Ah, ce fameux rendez-vous des bobos, des privilégiés, des nantis, des "seigneurs" comme l’a tweeté un homme politique à la droite de la droite et au centre de lui-même ! Cannes, c’est vrai, véhicule sa propre caricature à travers son tapis rouge sur lequel parade une caste qui ignore ceux massés derrière les grilles de protection. Depuis mardi, ils sont d’ailleurs très peu à être venus leur signer des autographes, hormis Matt Damon et Jessica Chastain. Des Américains, tiens. 

J’entends les critiques, je les partage en partie. J’ai d’ailleurs toujours trouvé étranges, sinon gênantes, ces soirées privées d’après projection où l’on disserte sur une plage illuminée, en smoking, une coupe de champagne à la main, à propos du "très beau film sur les femmes africaines qui n’ont pas le droit d’avorter. Les pauvres, tu te rends compte ?".

Mais Cannes, c’est aussi – et surtout – une armée de cinéphiles invisibles, venus des quatre coins de la planète, qui font la queue pendant des heures pour obtenir un ticket et découvrir le nouveau film de leur réalisateur préféré. Ou découvrir celui d'un espoir qui, peut-être, remportera un jour la Palme d'or. Ils sont jeunes, vieux, entre les deux, et la passion qui les anime ne porte pas de costard. Elle est brute, sincère et donne lieu à d’infinies discussions animées dans les files d’attente. 

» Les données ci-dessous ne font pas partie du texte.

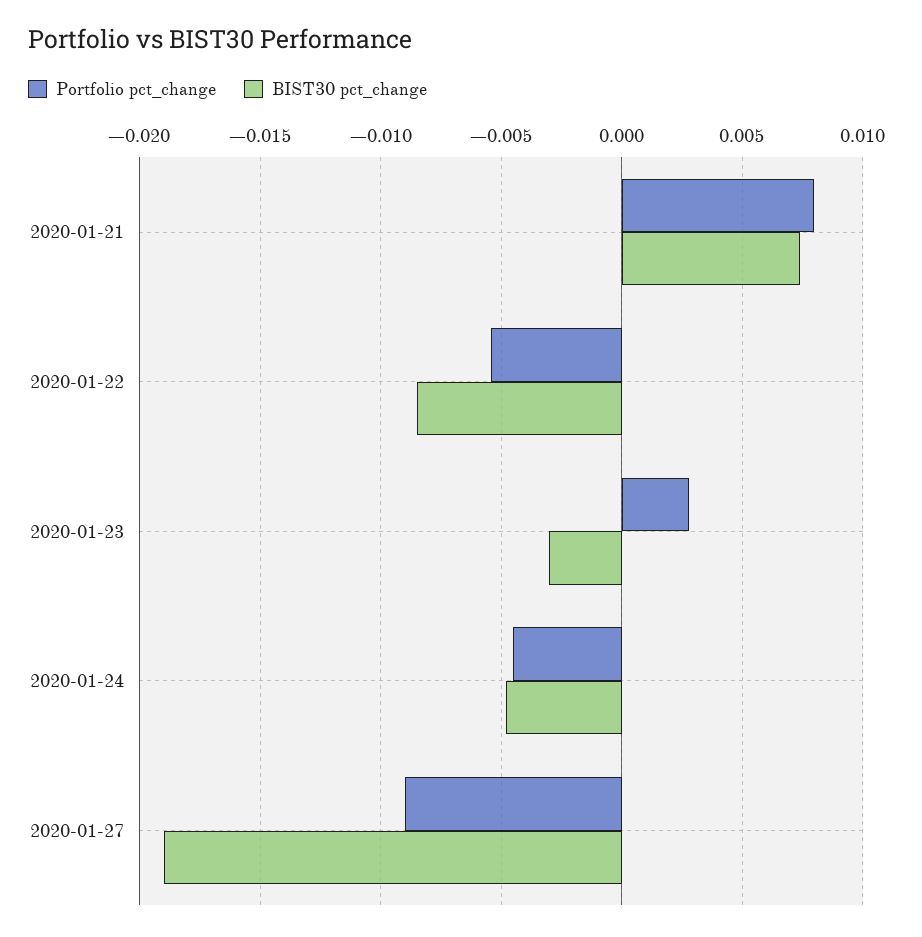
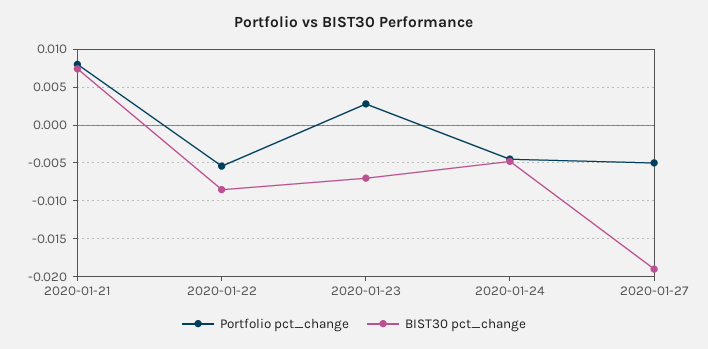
BIST30 pct_change, 2020-01-23: -0.003 -> -0.007
Portfolio pct_change, 2020-01-27: -0.009 -> -0.005

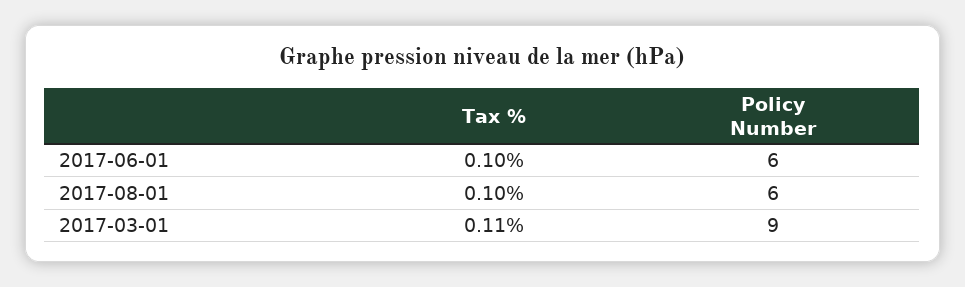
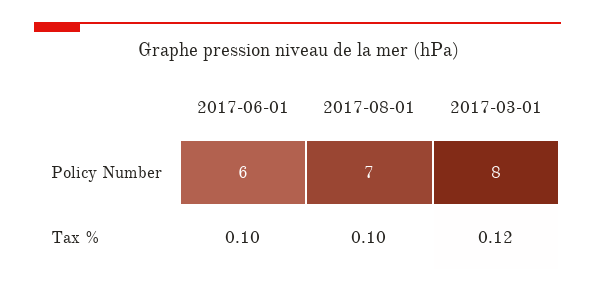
Policy Number, 2017-08-01: 6 -> 7
Tax %, 2017-03-01: 0.11 -> 0.12
Policy Number, 2017-03-01: 9 -> 8

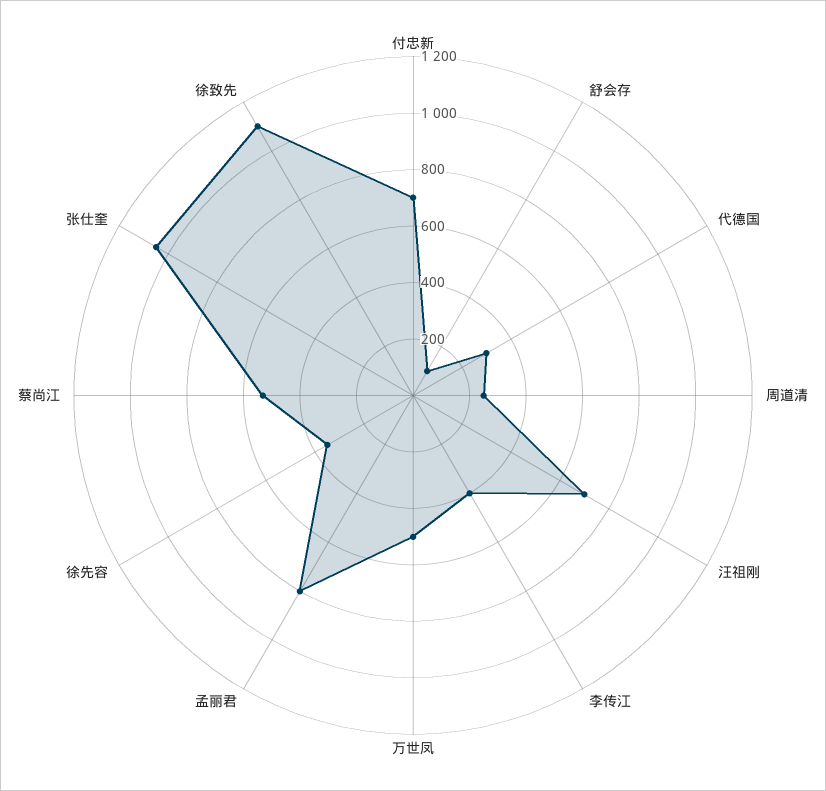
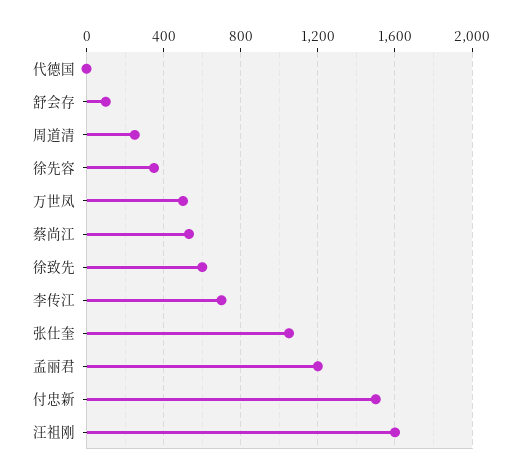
付忠新: 700 -> 1500
代德国: 300 -> 0
汪祖刚: 700 -> 1600
李传江: 400 -> 700
孟丽君: 800 -> 1200
徐致先: 1100 -> 600

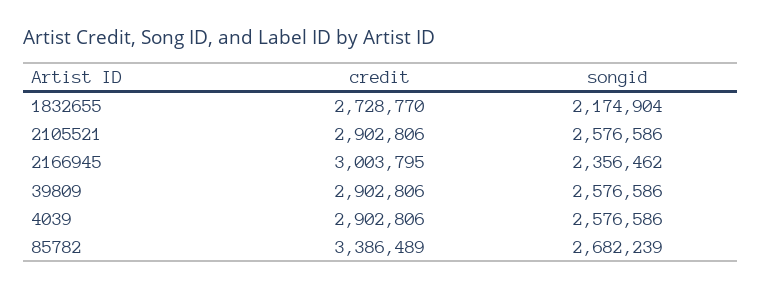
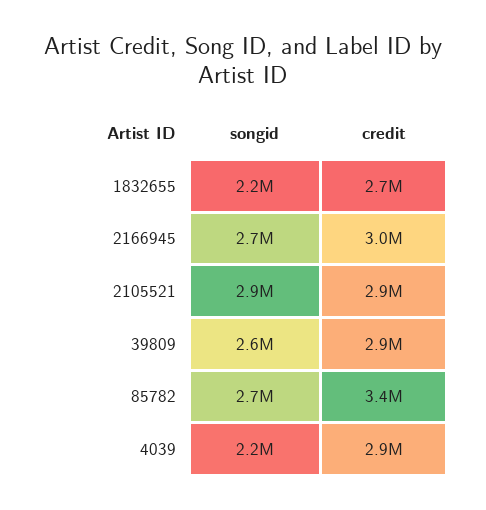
songid, 2105521: 2576586 -> 2900000
songid, 2166945: 2356462 -> 2700000
songid, 4039: 2576586 -> 2200000

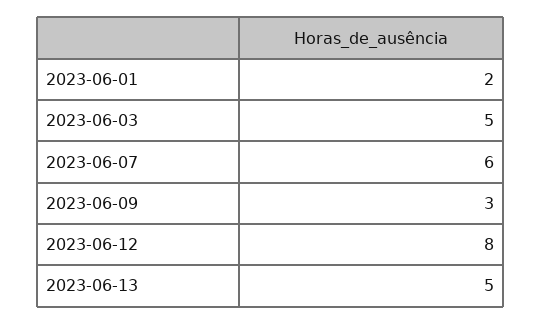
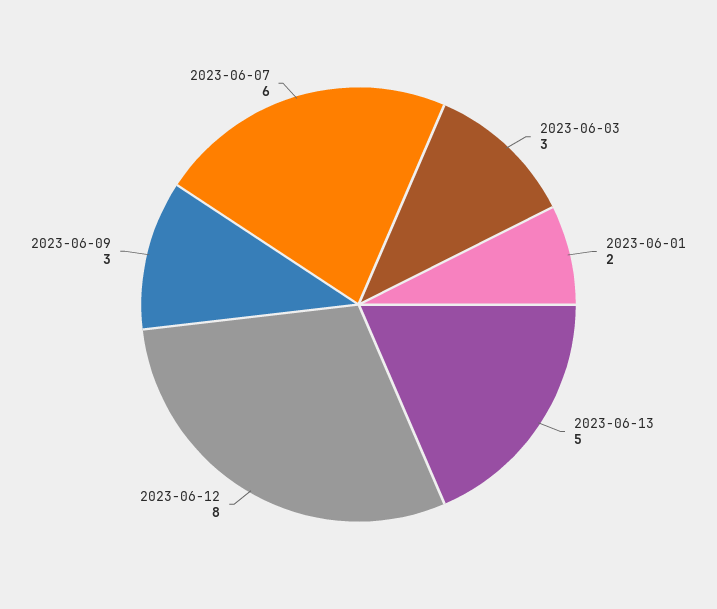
2023-06-03: 5 -> 3

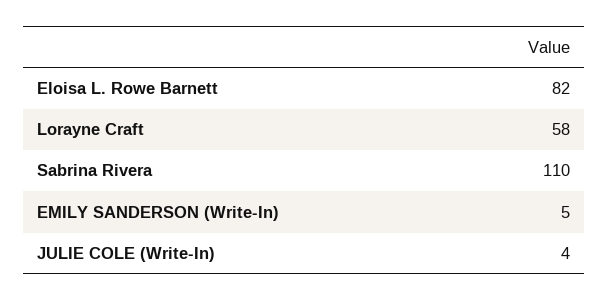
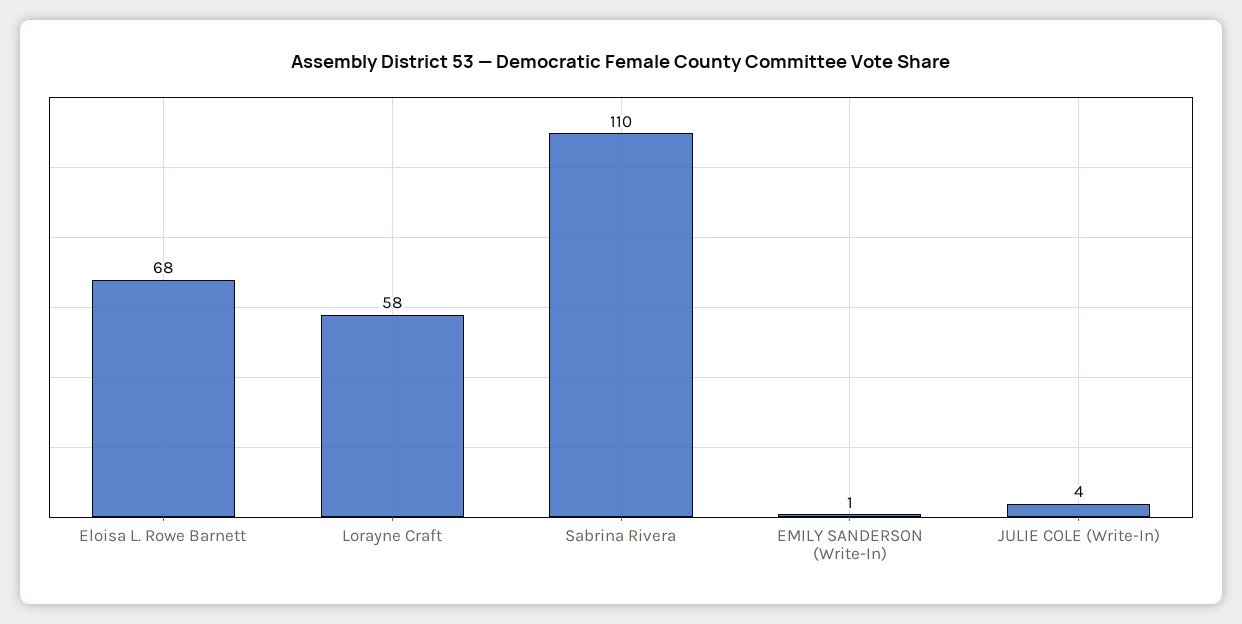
Eloisa L. Rowe Barnett: 82 -> 68
EMILY SANDERSON (Write-In): 5 -> 1

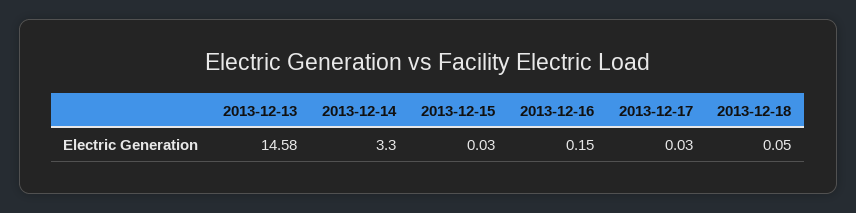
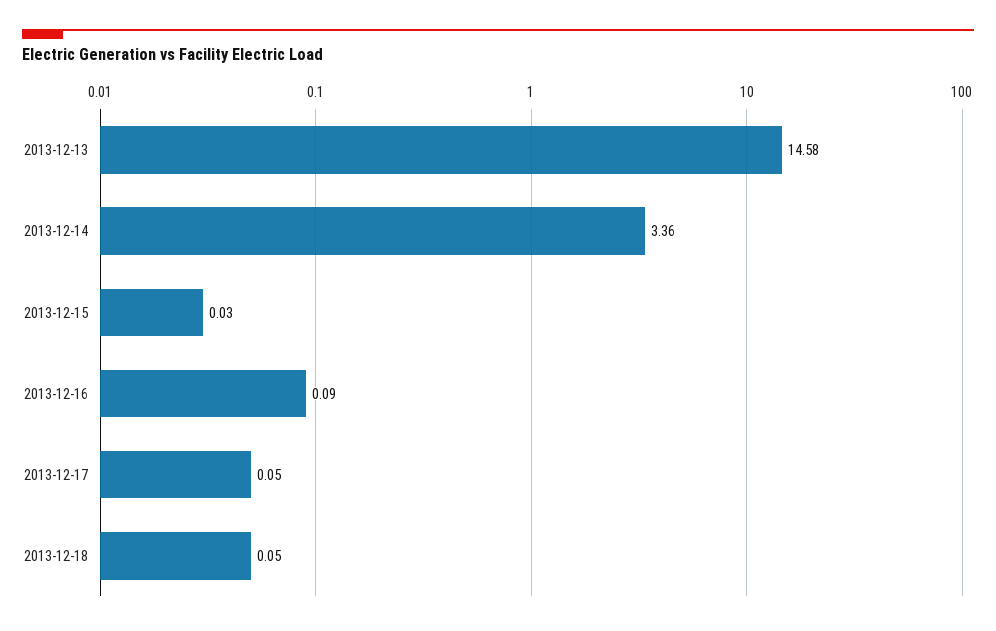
2013-12-14: 3.3 -> 3.36
2013-12-16: 0.15 -> 0.09
2013-12-17: 0.03 -> 0.05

Hier, une dame démolissait tous les films que j’ai aimés jusqu’ici avec un enthousiasme qui m’a fait sourire. Je ne l’ai pas retrouvée à la sortie, j’étais encore tout chamboulé, et peut-être qu’elle était en train d’expliquer à ses amis que "cette actrice danoise est vraiment très moche" et qu’elle n’a "pas été émue du tout". Ou pas. Mais je suis ravi d’avoir vécu ma première larme de la semaine avec elle.